Author(s): Ansel Adams
For many people images of the major national parks in th US exist in the mind's eye as Ansel Adams photographs. A dedicated environmentalist as well as renowned artist, he was one of the 20th century's most ardent champions of the parks system. Through his photos, essays and letter-writing campaigns, he helped create new parks and better protect existing ones.

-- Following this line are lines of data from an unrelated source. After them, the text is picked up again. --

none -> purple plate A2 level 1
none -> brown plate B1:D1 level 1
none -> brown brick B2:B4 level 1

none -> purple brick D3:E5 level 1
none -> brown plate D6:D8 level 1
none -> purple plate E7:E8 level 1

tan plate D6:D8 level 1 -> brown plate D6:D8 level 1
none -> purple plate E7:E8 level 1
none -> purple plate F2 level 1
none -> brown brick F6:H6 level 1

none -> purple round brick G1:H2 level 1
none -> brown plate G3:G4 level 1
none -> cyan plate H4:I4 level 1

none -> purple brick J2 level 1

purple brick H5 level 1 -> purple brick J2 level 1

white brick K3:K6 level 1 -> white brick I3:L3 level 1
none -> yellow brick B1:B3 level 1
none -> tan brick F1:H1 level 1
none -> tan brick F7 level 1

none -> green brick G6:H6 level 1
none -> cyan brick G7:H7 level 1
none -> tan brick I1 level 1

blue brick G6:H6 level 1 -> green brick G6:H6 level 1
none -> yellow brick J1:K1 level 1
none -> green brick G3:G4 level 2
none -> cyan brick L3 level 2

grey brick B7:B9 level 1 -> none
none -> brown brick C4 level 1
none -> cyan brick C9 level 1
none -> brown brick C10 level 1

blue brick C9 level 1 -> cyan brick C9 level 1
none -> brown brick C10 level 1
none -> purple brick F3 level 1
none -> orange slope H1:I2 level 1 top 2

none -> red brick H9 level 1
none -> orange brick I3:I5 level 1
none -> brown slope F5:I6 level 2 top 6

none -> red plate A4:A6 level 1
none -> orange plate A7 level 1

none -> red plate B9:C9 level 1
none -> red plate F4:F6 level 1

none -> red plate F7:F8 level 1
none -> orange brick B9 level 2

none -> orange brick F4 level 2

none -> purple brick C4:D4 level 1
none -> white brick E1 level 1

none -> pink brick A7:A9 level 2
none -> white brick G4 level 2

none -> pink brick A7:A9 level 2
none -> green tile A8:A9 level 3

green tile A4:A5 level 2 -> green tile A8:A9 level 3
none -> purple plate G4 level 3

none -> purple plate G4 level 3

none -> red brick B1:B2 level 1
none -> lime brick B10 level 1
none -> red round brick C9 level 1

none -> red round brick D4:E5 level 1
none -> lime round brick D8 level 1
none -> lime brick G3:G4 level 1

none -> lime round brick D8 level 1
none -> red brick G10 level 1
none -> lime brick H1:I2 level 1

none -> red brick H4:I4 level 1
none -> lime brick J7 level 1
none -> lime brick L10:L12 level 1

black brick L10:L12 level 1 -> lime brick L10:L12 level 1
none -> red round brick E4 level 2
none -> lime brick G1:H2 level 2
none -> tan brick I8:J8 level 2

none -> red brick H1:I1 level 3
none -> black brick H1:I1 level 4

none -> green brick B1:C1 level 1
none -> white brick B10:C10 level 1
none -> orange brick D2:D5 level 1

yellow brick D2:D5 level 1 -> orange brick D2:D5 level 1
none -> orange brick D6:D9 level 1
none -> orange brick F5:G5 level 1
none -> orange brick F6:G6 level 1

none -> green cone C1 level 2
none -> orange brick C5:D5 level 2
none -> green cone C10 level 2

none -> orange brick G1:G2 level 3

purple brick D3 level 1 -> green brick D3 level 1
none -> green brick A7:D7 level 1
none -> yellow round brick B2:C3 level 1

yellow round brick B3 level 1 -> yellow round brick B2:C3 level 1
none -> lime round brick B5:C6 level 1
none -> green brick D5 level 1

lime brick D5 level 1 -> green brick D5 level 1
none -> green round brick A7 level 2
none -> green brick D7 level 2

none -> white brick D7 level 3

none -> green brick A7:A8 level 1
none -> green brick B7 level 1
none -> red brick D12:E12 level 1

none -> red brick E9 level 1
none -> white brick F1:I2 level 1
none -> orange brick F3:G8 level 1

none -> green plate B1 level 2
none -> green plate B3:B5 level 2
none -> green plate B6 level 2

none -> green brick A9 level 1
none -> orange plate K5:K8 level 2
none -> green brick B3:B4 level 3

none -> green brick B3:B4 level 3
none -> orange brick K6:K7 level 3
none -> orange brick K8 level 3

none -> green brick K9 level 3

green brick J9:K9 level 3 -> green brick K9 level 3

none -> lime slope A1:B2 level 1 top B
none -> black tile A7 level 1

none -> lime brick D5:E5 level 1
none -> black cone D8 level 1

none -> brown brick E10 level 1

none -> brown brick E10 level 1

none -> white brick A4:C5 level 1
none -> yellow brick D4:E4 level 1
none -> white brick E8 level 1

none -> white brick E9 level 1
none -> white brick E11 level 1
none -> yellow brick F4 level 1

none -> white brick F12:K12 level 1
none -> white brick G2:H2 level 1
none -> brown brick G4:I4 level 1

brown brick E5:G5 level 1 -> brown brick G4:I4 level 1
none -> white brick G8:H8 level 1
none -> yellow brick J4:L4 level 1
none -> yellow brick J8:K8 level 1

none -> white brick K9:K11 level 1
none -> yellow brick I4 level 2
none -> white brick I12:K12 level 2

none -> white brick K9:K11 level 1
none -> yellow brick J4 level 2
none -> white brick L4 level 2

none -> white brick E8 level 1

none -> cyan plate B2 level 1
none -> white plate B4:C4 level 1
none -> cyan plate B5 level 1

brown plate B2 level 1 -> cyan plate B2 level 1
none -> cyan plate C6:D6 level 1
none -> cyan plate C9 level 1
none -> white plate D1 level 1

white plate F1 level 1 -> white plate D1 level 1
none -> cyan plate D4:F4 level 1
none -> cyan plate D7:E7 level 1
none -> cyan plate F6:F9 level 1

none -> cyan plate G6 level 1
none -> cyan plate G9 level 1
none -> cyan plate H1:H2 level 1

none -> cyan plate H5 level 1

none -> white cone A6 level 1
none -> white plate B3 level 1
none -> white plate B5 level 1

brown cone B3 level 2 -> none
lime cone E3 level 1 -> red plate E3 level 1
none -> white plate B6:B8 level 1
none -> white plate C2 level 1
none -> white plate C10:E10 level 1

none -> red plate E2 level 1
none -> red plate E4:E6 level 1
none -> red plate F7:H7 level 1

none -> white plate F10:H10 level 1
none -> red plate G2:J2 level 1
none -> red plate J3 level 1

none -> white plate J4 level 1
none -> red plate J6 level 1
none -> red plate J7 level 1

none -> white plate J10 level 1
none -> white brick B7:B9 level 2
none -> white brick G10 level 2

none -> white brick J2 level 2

He worked in more than 40 national parks over 50 years - including Shenandoah, the Great Smoky Mountains and Acadia in the East - and his work in the California High Sierra resulted in some of the most indelible images of the natural world ever made with a camera. 50 of the images in this volume have not been published in any authorized Ansel Adams book previously; many more are rarely seen. A substantial essay by photographic critic and historian Richard B. Woodward lays out Adams' significant role tracing the history of American conservation. The selection of photographs was made by Andrea G. Stillman, Adams' assistant late in life and a foremost expert on his work. A group of thumbnail images with brief narratives, enlivened by quotations from Adams, appears at the back of the book.
Andrea G. Stillman, who worked with Adams in the 1970s, has edited several books of his photographs and writings. Journalist, documentary filmmaker, and critic Richard B. Woodward writes frequently about the arts for the New York Times and The Wall Street Journal.